From the line that has "vfov_deg: 4.0" down to the final line of the listing below, transcribe every line exactly, and only those.

Dataset records:
╔══

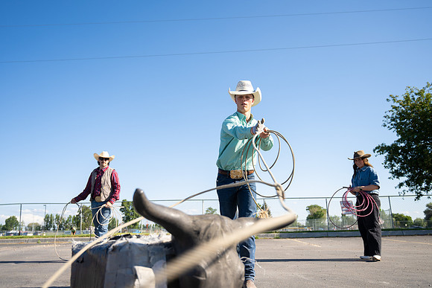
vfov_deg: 40.0
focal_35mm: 33
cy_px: 144
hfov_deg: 57.2
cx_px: 216
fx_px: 396
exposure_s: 1/640
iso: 100
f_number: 4
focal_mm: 33
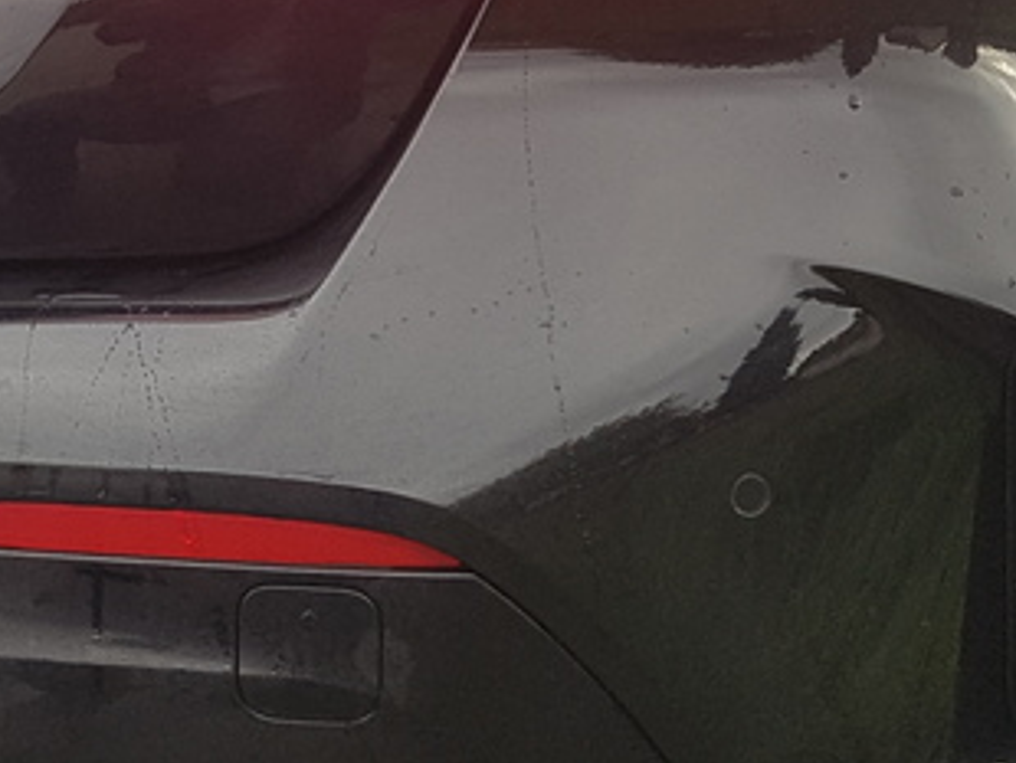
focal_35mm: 67
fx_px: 1968
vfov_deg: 21.6
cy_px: 124
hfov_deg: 25.8
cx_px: -210
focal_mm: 4.2
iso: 50
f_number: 1.7
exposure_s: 1/115
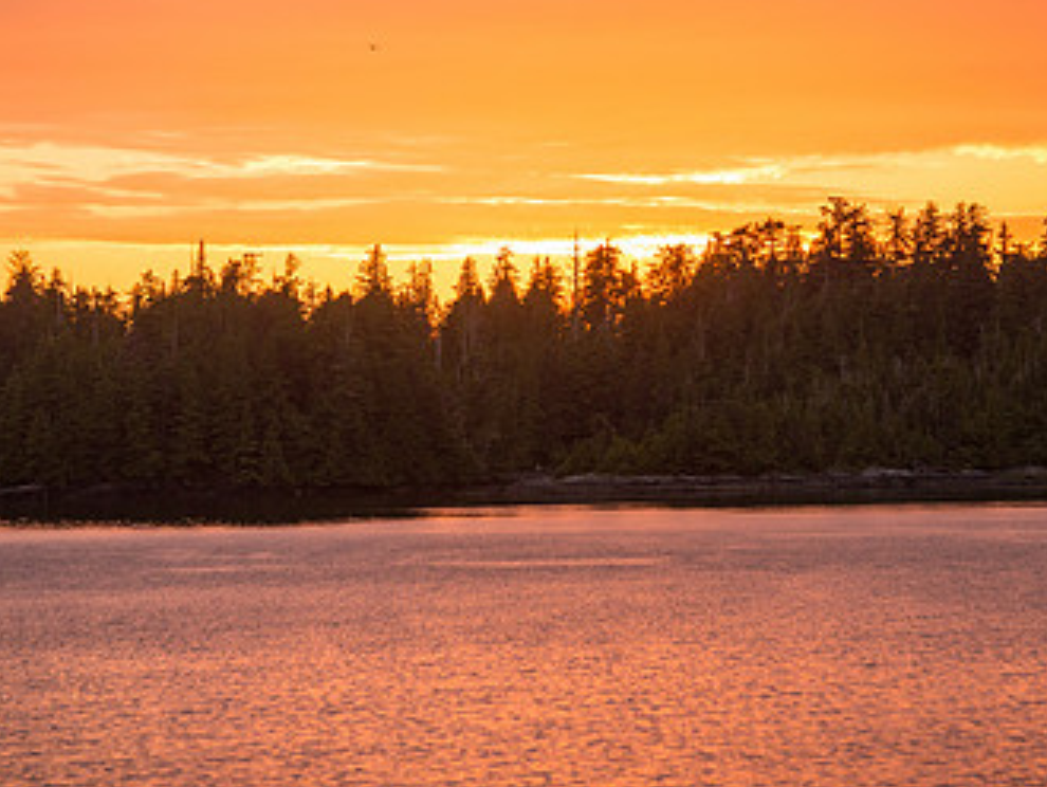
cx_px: 549
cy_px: 363
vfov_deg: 6.5
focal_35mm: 228
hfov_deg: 8.7
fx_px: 6901
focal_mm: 135
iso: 400
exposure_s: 1/750
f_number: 4
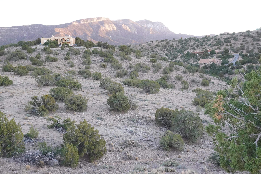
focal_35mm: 36
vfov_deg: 36.8
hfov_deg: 53.2
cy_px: 87
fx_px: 261
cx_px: 130
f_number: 8
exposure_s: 1/320
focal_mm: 24
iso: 8000
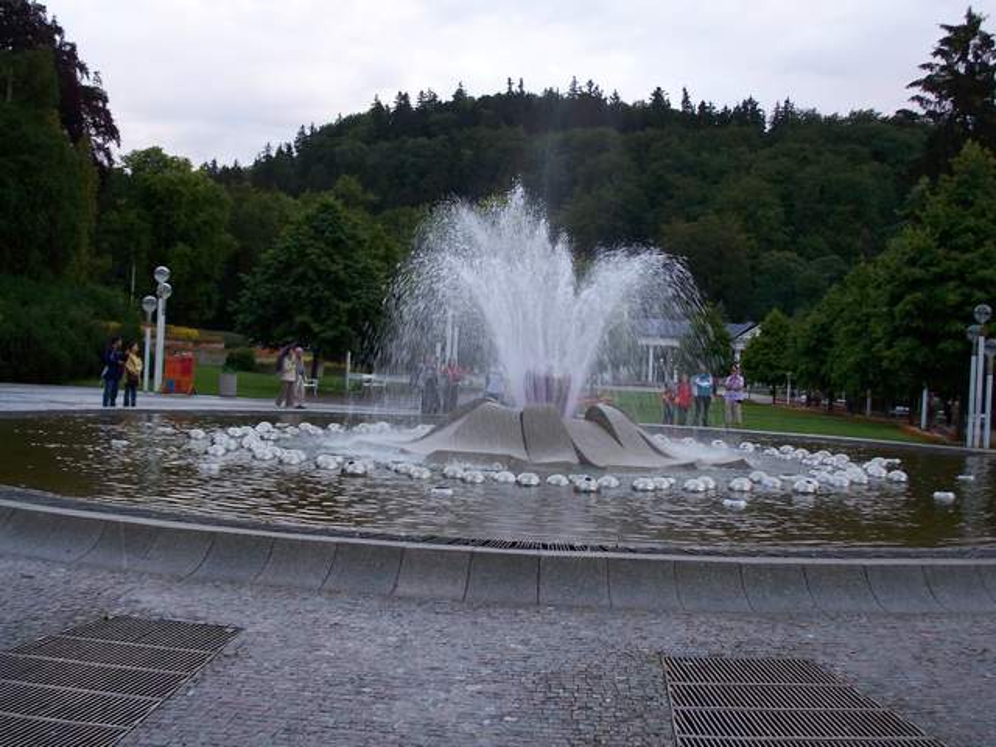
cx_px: 498
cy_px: 374
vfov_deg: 33.6
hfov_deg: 43.9
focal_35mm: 43
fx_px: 1237
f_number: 3.2
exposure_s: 1/40
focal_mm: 9.1
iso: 200
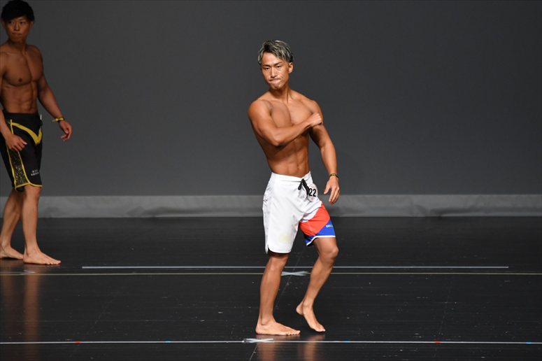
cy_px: 180
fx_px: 5192
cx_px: 271
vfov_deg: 4.0
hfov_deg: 6.0
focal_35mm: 345
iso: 2000
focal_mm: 230
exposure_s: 1/400
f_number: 5.6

╚══

Solution for this problem:
vfov_deg: 4.0
hfov_deg: 6.0
focal_35mm: 345
iso: 2000
focal_mm: 230
exposure_s: 1/400
f_number: 5.6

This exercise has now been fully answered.